Bevo, the longhorn steer mascot of the University of Texas, made his debut on Thanksgiving Day, 1916. During halftime of the annual rivalry game against Texas A&M, a group of Texas supporters led by Stephen Pinckney presented the the steer to the Texas student body. Pickney, who had graduated several years before and had long sought to give his alma mater a live longhorn mascot, found the steer while assisting in some West Texas cattle raids. Pickney gathered up contributions from 124 fellow alumni and shipped the steer by rail to campus just before Thanksgiving. It arrived on gameday.
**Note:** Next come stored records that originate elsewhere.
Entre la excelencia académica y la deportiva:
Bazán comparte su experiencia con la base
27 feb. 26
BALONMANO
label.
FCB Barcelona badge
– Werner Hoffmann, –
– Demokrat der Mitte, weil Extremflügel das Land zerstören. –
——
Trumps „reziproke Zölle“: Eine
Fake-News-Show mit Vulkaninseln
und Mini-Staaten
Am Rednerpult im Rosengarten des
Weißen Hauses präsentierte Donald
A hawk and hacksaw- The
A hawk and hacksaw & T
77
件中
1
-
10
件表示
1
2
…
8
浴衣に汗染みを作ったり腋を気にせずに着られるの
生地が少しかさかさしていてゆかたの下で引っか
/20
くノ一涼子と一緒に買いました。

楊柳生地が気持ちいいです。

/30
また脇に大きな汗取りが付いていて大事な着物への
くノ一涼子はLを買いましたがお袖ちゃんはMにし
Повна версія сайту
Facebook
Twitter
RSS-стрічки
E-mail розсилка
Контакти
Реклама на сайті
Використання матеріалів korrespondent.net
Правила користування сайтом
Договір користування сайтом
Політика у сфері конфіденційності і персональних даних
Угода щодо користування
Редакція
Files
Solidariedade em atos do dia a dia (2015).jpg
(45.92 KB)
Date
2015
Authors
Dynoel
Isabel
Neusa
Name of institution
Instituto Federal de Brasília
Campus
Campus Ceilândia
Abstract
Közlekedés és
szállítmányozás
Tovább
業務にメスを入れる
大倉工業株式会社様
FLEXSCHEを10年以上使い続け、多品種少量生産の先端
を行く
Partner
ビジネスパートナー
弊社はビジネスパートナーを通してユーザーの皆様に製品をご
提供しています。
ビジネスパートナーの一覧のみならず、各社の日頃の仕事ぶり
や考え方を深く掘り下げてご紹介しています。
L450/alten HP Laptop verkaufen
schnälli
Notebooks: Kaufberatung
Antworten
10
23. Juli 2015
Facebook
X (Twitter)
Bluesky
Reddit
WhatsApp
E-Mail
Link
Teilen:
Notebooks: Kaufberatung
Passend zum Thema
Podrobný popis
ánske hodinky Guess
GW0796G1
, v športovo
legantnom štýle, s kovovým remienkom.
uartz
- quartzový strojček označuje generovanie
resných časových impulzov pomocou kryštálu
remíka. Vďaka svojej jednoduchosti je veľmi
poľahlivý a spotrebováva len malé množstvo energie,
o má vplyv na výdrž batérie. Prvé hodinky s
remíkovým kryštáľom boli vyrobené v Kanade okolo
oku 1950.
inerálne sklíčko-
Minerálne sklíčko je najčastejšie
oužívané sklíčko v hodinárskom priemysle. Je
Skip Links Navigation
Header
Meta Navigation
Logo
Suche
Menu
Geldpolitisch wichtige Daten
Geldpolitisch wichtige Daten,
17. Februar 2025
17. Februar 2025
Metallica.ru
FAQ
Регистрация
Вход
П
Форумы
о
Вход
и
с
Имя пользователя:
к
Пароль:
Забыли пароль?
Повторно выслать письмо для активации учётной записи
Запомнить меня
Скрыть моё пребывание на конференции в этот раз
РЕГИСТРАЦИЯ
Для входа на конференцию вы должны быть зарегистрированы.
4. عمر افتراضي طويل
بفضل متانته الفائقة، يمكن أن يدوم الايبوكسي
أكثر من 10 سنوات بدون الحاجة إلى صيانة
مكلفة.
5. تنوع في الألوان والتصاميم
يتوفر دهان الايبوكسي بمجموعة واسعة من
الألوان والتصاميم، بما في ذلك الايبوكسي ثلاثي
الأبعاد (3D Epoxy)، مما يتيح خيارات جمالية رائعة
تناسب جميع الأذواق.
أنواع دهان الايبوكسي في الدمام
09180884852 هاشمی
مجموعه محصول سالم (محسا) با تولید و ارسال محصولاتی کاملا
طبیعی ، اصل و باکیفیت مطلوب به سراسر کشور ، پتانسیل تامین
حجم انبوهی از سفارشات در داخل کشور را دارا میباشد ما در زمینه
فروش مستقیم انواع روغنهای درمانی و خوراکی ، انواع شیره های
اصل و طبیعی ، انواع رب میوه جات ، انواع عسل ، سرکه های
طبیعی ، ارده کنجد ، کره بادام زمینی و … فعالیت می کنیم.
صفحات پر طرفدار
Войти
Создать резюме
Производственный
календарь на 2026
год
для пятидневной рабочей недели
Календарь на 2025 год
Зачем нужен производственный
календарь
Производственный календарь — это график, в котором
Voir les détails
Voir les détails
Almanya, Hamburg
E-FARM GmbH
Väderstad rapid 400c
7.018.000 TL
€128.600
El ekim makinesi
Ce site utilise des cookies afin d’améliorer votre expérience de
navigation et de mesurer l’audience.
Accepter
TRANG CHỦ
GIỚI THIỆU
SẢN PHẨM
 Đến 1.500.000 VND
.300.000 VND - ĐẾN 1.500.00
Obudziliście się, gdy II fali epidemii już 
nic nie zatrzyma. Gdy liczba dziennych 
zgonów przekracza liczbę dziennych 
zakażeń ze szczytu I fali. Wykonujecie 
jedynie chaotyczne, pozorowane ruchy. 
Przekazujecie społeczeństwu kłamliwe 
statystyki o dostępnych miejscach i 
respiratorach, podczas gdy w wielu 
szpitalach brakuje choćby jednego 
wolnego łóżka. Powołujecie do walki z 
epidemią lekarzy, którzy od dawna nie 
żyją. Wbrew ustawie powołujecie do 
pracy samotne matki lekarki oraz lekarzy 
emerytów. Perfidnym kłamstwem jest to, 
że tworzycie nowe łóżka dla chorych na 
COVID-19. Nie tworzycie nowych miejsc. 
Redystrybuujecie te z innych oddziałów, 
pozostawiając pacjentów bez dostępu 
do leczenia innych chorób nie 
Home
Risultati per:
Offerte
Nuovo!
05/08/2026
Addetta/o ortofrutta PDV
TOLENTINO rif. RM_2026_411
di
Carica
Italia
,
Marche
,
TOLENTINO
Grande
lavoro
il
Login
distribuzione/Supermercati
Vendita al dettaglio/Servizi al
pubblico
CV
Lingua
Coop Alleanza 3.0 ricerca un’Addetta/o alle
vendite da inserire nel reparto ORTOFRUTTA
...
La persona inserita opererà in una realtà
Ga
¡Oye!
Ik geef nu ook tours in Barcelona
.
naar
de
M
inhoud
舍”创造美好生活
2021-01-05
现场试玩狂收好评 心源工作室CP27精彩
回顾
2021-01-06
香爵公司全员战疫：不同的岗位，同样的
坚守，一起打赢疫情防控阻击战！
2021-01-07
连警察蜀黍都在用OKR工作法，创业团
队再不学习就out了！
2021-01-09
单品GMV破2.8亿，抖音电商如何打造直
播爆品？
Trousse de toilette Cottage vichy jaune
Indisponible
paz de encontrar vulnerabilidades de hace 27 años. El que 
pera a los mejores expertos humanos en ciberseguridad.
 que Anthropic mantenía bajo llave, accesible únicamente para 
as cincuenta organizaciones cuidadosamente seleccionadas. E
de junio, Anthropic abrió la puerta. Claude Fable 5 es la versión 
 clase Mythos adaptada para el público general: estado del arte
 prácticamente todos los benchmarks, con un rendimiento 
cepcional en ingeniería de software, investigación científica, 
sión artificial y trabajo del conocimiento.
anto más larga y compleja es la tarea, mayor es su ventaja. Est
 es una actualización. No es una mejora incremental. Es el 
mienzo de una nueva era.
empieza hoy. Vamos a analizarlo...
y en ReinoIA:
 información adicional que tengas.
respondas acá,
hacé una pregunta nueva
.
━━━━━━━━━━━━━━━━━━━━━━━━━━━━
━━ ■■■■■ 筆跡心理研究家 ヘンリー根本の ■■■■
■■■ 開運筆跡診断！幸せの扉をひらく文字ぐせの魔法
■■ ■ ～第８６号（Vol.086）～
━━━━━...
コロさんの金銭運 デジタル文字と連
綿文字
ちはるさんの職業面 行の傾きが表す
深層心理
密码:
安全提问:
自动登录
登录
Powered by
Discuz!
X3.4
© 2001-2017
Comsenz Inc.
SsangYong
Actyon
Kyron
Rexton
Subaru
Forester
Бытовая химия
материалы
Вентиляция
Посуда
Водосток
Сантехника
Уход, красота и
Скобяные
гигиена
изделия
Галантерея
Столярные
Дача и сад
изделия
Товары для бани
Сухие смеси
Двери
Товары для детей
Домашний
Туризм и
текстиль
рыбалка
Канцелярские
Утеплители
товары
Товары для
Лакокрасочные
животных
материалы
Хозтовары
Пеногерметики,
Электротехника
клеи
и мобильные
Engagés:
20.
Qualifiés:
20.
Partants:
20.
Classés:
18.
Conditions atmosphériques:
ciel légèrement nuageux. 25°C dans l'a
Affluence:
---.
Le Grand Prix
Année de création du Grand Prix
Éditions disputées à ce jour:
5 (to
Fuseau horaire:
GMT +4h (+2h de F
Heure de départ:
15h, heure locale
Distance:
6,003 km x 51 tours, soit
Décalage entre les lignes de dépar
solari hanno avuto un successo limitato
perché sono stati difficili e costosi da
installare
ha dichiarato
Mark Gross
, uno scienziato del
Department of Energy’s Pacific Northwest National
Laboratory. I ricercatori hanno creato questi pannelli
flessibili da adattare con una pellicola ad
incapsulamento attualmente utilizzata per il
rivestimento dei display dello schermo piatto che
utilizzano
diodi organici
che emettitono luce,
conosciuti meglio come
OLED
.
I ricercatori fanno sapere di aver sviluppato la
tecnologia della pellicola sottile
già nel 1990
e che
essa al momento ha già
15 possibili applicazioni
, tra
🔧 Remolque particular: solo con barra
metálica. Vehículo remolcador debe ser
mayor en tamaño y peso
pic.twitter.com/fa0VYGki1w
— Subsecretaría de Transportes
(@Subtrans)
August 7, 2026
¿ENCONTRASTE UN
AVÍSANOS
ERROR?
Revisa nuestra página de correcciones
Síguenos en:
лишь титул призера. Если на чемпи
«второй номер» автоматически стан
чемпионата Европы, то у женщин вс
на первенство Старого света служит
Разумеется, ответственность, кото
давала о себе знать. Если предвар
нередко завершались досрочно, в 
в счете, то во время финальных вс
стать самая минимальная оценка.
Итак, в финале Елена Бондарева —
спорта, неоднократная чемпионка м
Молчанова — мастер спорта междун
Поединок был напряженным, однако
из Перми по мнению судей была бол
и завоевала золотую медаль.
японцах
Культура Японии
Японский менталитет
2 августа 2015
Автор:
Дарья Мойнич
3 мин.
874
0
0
Texas beat the Aggies, 22-7. But the new mascot didn’t seem too happy about it. Possibly because he was shipped to Austin without any food or water, Bevo was in a foul mood and even charged a photographer trying take his portrait. Things got worse a few months later, when Aggie fans snuck into Austin and branded Bevo with a “13-0” -- the score of a recent A&M win over Texas. Bevo was soon afterward shipped to a ranch outside of Austin. He remained there until 1920, when the University tired of paying 50 cents a day to keep him fed. So the original Bevo ended up being served, as dinner, at that year's football banquet.
The Bevo Myth:
Texas legend states that the name "Bevo" originated from the Aggies’ “13-0” brand. According to this popular story, when Texas undergrads discovered the brand, they tried their best to alter it, turning the “13-0” into the name “Bevo.” It’s a great story, but one that is also completely untrue. In fact, when Bevo was served up to Longhorns in 1920, his hide was given as a gift to the Aggies -- and the hide still read, “13-0,” not “Bevo.”
The Bevo Reality:
The first record of the name "Bevo" is found in a 1916 edition of the Texas alumni magazine Alcalde, in which editor Ben Dyer, recounting the presentation of the steer, wrote: "His name is Bevo. Long may he reign!" Why Dyer chose that name, however, remains unclear. Some have suggested Dyer named the steer after a popular beverage of the time, brewed by Anheuser-Busch, called “Bevo.” Others discount that theory, noting the drink was fairly rare in Texas in 1916. A more recent theory states the name “Bevo” resulted from the popular trend of the time to create nicknames with an “o” at the end. But really, nobody knows.